* SET PROBLEM *
Print the following data line for line, changing nothing.

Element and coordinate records
= = = = =
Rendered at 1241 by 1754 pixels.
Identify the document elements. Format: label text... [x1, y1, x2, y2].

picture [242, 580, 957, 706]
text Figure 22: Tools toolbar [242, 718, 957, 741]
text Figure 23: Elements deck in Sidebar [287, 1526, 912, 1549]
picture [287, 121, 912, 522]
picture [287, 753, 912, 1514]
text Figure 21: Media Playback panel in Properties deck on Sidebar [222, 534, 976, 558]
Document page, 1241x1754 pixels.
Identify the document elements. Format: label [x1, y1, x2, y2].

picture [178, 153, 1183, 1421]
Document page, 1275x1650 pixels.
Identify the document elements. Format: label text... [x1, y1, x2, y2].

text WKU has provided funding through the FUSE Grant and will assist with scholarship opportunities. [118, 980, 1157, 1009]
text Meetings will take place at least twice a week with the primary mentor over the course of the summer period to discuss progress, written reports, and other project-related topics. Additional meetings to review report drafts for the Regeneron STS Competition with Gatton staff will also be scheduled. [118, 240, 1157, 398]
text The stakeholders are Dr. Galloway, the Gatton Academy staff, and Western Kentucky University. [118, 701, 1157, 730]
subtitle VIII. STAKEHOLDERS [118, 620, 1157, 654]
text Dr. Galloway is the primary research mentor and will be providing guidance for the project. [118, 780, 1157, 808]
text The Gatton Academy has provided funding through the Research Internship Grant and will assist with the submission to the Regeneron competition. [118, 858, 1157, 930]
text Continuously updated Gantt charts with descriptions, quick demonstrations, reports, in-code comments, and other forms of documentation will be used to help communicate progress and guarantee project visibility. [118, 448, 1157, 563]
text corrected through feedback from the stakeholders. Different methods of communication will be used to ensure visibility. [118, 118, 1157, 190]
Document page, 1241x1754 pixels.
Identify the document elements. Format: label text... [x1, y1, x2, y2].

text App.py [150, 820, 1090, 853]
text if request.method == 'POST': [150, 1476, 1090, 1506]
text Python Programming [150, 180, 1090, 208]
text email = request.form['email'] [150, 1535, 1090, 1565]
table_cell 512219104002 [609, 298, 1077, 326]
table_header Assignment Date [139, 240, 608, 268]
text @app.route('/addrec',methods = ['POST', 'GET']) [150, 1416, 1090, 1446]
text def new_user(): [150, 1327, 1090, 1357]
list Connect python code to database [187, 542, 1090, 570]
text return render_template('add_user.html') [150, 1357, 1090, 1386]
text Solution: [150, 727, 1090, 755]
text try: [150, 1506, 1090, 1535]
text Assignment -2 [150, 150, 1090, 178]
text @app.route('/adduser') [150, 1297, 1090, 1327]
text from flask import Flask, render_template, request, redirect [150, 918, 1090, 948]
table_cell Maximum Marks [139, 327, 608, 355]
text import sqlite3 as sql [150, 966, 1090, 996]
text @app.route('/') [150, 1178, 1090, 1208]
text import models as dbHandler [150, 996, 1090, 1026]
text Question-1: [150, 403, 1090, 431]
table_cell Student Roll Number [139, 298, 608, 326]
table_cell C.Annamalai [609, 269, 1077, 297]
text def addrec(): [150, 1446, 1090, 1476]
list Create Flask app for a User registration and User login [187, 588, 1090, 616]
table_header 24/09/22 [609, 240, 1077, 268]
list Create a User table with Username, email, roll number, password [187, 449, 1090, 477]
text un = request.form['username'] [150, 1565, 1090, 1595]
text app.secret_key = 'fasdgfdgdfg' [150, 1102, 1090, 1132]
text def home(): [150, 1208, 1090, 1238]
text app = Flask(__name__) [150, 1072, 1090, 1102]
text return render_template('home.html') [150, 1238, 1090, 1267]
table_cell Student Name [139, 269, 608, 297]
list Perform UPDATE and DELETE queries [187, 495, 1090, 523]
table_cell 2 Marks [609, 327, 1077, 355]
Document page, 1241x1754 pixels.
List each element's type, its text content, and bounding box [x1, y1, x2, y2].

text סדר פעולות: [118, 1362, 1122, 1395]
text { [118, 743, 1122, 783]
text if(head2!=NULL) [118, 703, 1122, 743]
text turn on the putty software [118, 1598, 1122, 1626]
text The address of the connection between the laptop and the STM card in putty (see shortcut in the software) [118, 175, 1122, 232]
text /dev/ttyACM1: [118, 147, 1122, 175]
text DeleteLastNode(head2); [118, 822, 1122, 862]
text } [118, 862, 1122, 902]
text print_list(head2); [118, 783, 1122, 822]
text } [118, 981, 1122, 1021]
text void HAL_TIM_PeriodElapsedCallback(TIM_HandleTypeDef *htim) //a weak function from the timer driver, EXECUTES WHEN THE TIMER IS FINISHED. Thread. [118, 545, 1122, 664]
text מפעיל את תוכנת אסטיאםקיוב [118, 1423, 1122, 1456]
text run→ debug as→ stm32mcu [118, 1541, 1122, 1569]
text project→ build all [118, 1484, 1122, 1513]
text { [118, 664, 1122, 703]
= = = = =
* RESULT FOR THIS EXERCISE *
Rendered at 1241 by 1754 pixels.
Identify the document elements. Format: label text... [x1, y1, x2, y2].

picture [242, 580, 957, 706]
text Figure 22: Tools toolbar [242, 718, 957, 741]
text Figure 23: Elements deck in Sidebar [287, 1526, 912, 1549]
picture [287, 121, 912, 522]
picture [287, 753, 912, 1514]
text Figure 21: Media Playback panel in Properties deck on Sidebar [222, 534, 976, 558]
Document page, 1241x1754 pixels.
Identify the document elements. Format: label [x1, y1, x2, y2].

picture [178, 153, 1183, 1421]
Document page, 1275x1650 pixels.
Identify the document elements. Format: label text... [x1, y1, x2, y2].

text WKU has provided funding through the FUSE Grant and will assist with scholarship opportunities. [118, 980, 1157, 1009]
text Meetings will take place at least twice a week with the primary mentor over the course of the summer period to discuss progress, written reports, and other project-related topics. Additional meetings to review report drafts for the Regeneron STS Competition with Gatton staff will also be scheduled. [118, 240, 1157, 398]
text The stakeholders are Dr. Galloway, the Gatton Academy staff, and Western Kentucky University. [118, 701, 1157, 730]
subtitle VIII. STAKEHOLDERS [118, 620, 1157, 654]
text Dr. Galloway is the primary research mentor and will be providing guidance for the project. [118, 780, 1157, 808]
text The Gatton Academy has provided funding through the Research Internship Grant and will assist with the submission to the Regeneron competition. [118, 858, 1157, 930]
text Continuously updated Gantt charts with descriptions, quick demonstrations, reports, in-code comments, and other forms of documentation will be used to help communicate progress and guarantee project visibility. [118, 448, 1157, 563]
text corrected through feedback from the stakeholders. Different methods of communication will be used to ensure visibility. [118, 118, 1157, 190]
Document page, 1241x1754 pixels.
Identify the document elements. Format: label text... [x1, y1, x2, y2].

text App.py [150, 820, 1090, 853]
text if request.method == 'POST': [150, 1476, 1090, 1506]
text Python Programming [150, 180, 1090, 208]
text email = request.form['email'] [150, 1535, 1090, 1565]
table_cell 512219104002 [609, 298, 1077, 326]
table_header Assignment Date [139, 240, 608, 268]
text @app.route('/addrec',methods = ['POST', 'GET']) [150, 1416, 1090, 1446]
text def new_user(): [150, 1327, 1090, 1357]
list Connect python code to database [187, 542, 1090, 570]
text return render_template('add_user.html') [150, 1357, 1090, 1386]
text Solution: [150, 727, 1090, 755]
text try: [150, 1506, 1090, 1535]
text Assignment -2 [150, 150, 1090, 178]
text @app.route('/adduser') [150, 1297, 1090, 1327]
text from flask import Flask, render_template, request, redirect [150, 918, 1090, 948]
table_cell Maximum Marks [139, 327, 608, 355]
text import sqlite3 as sql [150, 966, 1090, 996]
text @app.route('/') [150, 1178, 1090, 1208]
text import models as dbHandler [150, 996, 1090, 1026]
text Question-1: [150, 403, 1090, 431]
table_cell Student Roll Number [139, 298, 608, 326]
table_cell C.Annamalai [609, 269, 1077, 297]
text def addrec(): [150, 1446, 1090, 1476]
list Create Flask app for a User registration and User login [187, 588, 1090, 616]
table_header 24/09/22 [609, 240, 1077, 268]
list Create a User table with Username, email, roll number, password [187, 449, 1090, 477]
text un = request.form['username'] [150, 1565, 1090, 1595]
text app.secret_key = 'fasdgfdgdfg' [150, 1102, 1090, 1132]
text def home(): [150, 1208, 1090, 1238]
text app = Flask(__name__) [150, 1072, 1090, 1102]
text return render_template('home.html') [150, 1238, 1090, 1267]
table_cell Student Name [139, 269, 608, 297]
list Perform UPDATE and DELETE queries [187, 495, 1090, 523]
table_cell 2 Marks [609, 327, 1077, 355]
Document page, 1241x1754 pixels.
List each element's type, its text content, and bounding box [x1, y1, x2, y2].

text סדר פעולות: [118, 1362, 1122, 1395]
text { [118, 743, 1122, 783]
text if(head2!=NULL) [118, 703, 1122, 743]
text turn on the putty software [118, 1598, 1122, 1626]
text The address of the connection between the laptop and the STM card in putty (see shortcut in the software) [118, 175, 1122, 232]
text /dev/ttyACM1: [118, 147, 1122, 175]
text DeleteLastNode(head2); [118, 822, 1122, 862]
text } [118, 862, 1122, 902]
text print_list(head2); [118, 783, 1122, 822]
text } [118, 981, 1122, 1021]
text void HAL_TIM_PeriodElapsedCallback(TIM_HandleTypeDef *htim) //a weak function from the timer driver, EXECUTES WHEN THE TIMER IS FINISHED. Thread. [118, 545, 1122, 664]
text מפעיל את תוכנת אסטיאםקיוב [118, 1423, 1122, 1456]
text run→ debug as→ stm32mcu [118, 1541, 1122, 1569]
text project→ build all [118, 1484, 1122, 1513]
text { [118, 664, 1122, 703]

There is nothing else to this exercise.